◆ **Problem details**: Copy out exactly the lines from the start of the data to the line containing "mug: present [794,807,922,919]". Include both.

◆ **The data**:
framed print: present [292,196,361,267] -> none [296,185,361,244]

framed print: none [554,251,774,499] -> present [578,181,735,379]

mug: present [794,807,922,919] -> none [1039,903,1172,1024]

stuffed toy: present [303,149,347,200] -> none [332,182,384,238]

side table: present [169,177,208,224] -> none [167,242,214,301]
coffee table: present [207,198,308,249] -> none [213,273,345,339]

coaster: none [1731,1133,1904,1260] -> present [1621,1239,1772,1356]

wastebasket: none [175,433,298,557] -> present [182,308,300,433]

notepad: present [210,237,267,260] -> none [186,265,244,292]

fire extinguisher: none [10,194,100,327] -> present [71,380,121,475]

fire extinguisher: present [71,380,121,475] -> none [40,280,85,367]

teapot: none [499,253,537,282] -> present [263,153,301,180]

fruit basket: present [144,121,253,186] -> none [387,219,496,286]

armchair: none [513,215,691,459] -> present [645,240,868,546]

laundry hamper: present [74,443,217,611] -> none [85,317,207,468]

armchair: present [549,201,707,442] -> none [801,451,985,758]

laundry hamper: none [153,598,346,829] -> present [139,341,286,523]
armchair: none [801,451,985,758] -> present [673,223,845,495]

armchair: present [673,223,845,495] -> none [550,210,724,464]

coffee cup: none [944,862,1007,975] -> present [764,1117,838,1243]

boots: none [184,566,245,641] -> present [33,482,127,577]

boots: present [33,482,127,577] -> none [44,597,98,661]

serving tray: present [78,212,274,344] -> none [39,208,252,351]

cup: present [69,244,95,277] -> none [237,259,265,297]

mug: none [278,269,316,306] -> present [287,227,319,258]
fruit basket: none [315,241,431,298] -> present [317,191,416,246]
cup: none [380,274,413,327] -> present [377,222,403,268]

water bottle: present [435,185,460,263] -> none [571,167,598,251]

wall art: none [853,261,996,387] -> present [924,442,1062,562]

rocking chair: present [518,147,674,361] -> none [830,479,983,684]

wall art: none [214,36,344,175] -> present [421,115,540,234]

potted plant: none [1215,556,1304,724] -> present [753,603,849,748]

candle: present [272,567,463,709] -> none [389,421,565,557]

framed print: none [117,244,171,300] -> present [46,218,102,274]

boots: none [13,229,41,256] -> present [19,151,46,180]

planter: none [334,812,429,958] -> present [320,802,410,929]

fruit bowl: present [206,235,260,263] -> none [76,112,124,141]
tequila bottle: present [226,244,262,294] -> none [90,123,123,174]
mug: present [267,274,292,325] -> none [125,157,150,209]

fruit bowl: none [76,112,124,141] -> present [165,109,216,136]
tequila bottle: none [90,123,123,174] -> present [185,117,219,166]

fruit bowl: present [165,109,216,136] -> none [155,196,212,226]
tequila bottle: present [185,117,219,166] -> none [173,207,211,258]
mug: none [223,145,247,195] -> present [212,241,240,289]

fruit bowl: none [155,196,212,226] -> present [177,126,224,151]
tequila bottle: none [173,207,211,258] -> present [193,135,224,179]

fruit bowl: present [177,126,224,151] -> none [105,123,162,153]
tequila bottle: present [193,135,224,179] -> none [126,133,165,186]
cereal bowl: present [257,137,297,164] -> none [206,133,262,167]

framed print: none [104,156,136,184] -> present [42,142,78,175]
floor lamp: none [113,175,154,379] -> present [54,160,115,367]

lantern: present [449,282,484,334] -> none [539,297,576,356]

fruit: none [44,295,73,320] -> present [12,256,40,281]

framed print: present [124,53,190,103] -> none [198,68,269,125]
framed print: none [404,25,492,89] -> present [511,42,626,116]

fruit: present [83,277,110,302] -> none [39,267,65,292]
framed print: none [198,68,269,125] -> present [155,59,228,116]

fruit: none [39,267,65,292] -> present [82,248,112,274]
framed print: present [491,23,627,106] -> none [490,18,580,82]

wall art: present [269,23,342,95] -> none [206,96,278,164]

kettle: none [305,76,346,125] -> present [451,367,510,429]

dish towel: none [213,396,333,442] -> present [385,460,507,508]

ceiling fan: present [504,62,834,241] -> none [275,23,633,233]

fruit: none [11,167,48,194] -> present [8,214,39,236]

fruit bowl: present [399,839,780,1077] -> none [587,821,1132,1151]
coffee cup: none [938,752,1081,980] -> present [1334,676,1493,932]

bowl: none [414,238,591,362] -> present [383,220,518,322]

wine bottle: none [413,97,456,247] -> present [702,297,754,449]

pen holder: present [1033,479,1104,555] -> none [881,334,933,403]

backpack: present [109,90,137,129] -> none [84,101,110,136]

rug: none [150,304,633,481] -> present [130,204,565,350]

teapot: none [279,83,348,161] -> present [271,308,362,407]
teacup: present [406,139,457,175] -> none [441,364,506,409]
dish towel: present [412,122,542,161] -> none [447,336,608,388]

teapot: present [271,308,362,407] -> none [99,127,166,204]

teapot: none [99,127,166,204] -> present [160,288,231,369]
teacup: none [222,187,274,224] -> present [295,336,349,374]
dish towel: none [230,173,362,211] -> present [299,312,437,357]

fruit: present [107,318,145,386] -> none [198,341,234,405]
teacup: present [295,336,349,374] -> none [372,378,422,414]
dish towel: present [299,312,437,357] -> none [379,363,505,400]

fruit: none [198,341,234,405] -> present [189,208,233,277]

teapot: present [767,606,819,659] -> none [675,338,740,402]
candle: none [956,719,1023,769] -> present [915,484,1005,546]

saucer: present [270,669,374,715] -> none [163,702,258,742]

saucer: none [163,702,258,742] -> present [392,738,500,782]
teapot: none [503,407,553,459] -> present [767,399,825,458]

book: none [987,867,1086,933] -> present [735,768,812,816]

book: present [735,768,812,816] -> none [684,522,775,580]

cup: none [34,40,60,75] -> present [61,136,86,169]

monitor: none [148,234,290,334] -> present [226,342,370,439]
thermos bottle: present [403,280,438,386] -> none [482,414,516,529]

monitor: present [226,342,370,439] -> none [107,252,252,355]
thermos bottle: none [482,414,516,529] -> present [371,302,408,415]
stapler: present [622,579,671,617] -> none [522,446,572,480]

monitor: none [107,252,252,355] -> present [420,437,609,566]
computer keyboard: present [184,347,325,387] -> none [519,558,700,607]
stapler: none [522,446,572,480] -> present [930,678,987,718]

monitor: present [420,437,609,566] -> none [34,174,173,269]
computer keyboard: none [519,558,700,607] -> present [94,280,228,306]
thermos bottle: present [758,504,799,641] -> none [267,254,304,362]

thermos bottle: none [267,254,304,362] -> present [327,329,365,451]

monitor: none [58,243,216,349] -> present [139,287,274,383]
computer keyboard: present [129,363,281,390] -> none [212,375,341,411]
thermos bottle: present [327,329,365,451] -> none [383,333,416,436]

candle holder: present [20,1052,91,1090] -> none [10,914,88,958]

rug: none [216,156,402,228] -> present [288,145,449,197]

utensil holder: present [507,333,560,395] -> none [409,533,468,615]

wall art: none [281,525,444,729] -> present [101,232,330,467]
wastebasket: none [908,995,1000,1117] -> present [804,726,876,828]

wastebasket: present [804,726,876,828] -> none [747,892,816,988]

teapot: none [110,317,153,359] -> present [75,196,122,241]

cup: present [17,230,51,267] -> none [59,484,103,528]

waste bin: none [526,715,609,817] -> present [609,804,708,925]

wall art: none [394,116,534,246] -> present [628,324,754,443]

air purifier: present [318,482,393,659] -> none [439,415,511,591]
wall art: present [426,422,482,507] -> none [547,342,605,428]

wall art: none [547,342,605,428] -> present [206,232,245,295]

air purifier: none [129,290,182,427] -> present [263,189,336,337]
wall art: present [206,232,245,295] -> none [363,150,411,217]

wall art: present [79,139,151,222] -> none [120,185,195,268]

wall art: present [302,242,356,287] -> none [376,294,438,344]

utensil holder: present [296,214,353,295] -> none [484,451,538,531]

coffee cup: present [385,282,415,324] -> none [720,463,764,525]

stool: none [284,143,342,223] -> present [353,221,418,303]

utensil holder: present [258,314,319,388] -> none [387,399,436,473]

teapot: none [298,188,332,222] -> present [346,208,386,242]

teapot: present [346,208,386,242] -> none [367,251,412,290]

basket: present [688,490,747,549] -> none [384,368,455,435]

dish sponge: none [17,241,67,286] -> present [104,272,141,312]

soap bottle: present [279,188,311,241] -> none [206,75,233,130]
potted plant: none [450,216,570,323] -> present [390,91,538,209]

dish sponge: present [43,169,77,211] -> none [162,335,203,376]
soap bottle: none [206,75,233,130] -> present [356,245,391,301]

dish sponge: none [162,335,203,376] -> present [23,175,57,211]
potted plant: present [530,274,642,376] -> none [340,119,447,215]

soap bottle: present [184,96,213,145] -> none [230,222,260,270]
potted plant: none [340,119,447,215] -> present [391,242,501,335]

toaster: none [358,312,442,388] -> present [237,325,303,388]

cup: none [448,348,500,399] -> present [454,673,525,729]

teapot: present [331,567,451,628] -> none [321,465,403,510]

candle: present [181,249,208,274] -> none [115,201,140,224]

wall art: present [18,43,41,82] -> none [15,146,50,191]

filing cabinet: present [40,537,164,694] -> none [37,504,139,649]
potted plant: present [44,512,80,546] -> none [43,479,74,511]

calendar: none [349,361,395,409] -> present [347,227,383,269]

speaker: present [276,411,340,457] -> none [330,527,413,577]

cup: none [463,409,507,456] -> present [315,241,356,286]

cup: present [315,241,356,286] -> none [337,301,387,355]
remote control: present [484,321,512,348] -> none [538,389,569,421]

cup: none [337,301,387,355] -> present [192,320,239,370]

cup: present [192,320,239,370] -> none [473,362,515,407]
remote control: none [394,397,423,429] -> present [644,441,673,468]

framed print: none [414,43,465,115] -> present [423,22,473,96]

◆ **Written response**:
framed print: present [292,196,361,267] -> none [296,185,361,244]

framed print: none [554,251,774,499] -> present [578,181,735,379]

mug: present [794,807,922,919] -> none [1039,903,1172,1024]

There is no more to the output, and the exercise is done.